- What you need to do:
1. Retype the portion of the blog post below, starting at "But first I" and ending at "jumping bean thing.".
2. In the blog post below, what was served for dessert?
3. List every ingredient that the blog post below says the rice was cooked with.

- Exercise passage:
▼▼▼

My BLS/IV venipuncture course ended well over an hour early tonight, without incident save a little pain inflicted on a classmate (sorry, Brent) who volunteered his arm, so I had plenty of time to bake these carnival squash:


But first I filled them with a mixture of rice cooked with mirepoix, spinach, saffron, cinnamon, and a little pepper, then stirred with some yogurt. For dessert: toasted squash seeds with cinnamon sugar. When you toast them in your cast-iron skillet, they spin around so quickly they blur, or do the Mexican jumping bean thing.



And now to a very thrilling, Manhattanite Friday night of weight-lifting, multiple episodes of Star Trek: Voyager* (or maybe an episode of Torn Apart, the web series accompaniment to The Walking Dead that is providing yet another piece of evidence that no character in any form of media who is named Hannah is a person you want to empathize with***), and lots of sleep.

*Nobody is ever going to convince me that this is not an awesome Star Trek incarnation. I've already seen every episode at least twice**, but Andy had never seen a single one, so of course we're planning to gradually rewatch it together.

▲▲▲

- Extracted data:
▼▼▼

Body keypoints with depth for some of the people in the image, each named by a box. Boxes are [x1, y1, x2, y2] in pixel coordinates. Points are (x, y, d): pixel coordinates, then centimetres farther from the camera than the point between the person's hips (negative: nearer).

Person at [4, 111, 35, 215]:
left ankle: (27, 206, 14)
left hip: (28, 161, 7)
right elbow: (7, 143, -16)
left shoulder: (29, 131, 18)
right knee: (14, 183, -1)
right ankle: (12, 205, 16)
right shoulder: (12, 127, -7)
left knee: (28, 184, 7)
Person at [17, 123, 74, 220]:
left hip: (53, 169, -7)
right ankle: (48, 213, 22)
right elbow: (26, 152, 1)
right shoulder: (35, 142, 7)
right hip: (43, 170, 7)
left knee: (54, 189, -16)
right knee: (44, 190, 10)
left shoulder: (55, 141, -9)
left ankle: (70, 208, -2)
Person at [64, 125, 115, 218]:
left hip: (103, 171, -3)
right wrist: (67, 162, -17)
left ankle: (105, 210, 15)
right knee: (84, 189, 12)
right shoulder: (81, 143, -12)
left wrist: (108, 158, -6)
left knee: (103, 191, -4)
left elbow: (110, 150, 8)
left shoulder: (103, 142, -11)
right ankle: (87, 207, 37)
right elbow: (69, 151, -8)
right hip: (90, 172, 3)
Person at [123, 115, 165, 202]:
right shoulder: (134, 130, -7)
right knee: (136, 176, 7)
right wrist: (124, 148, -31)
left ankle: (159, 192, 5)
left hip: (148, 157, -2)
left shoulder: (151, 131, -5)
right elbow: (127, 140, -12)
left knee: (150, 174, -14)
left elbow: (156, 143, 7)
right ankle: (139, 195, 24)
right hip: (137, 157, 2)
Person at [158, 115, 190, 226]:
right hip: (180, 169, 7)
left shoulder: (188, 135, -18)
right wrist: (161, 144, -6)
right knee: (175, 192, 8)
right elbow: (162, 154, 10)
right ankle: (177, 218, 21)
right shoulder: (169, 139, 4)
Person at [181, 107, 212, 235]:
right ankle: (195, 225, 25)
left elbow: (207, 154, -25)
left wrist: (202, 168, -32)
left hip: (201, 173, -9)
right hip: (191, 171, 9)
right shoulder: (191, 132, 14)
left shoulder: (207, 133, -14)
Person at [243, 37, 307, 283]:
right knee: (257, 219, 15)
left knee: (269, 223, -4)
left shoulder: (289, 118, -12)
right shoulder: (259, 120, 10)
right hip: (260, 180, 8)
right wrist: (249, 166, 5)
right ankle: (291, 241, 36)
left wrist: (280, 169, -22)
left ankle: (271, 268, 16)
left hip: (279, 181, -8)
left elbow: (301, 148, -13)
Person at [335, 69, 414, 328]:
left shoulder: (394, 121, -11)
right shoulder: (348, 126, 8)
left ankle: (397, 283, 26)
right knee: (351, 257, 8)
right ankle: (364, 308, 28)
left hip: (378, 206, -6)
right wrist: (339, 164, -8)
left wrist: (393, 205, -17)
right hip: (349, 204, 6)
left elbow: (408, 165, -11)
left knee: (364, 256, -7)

▲▲▲

- Answers to each task:
1.
But first I filled them with a mixture of rice cooked with mirepoix, spinach, saffron, cinnamon, and a little pepper, then stirred with some yogurt. For dessert: toasted squash seeds with cinnamon sugar. When you toast them in your cast-iron skillet, they spin around so quickly they blur, or do the Mexican jumping bean thing.

2. Toasted squash seeds with cinnamon sugar.

3. mirepoix, spinach, saffron, cinnamon, pepper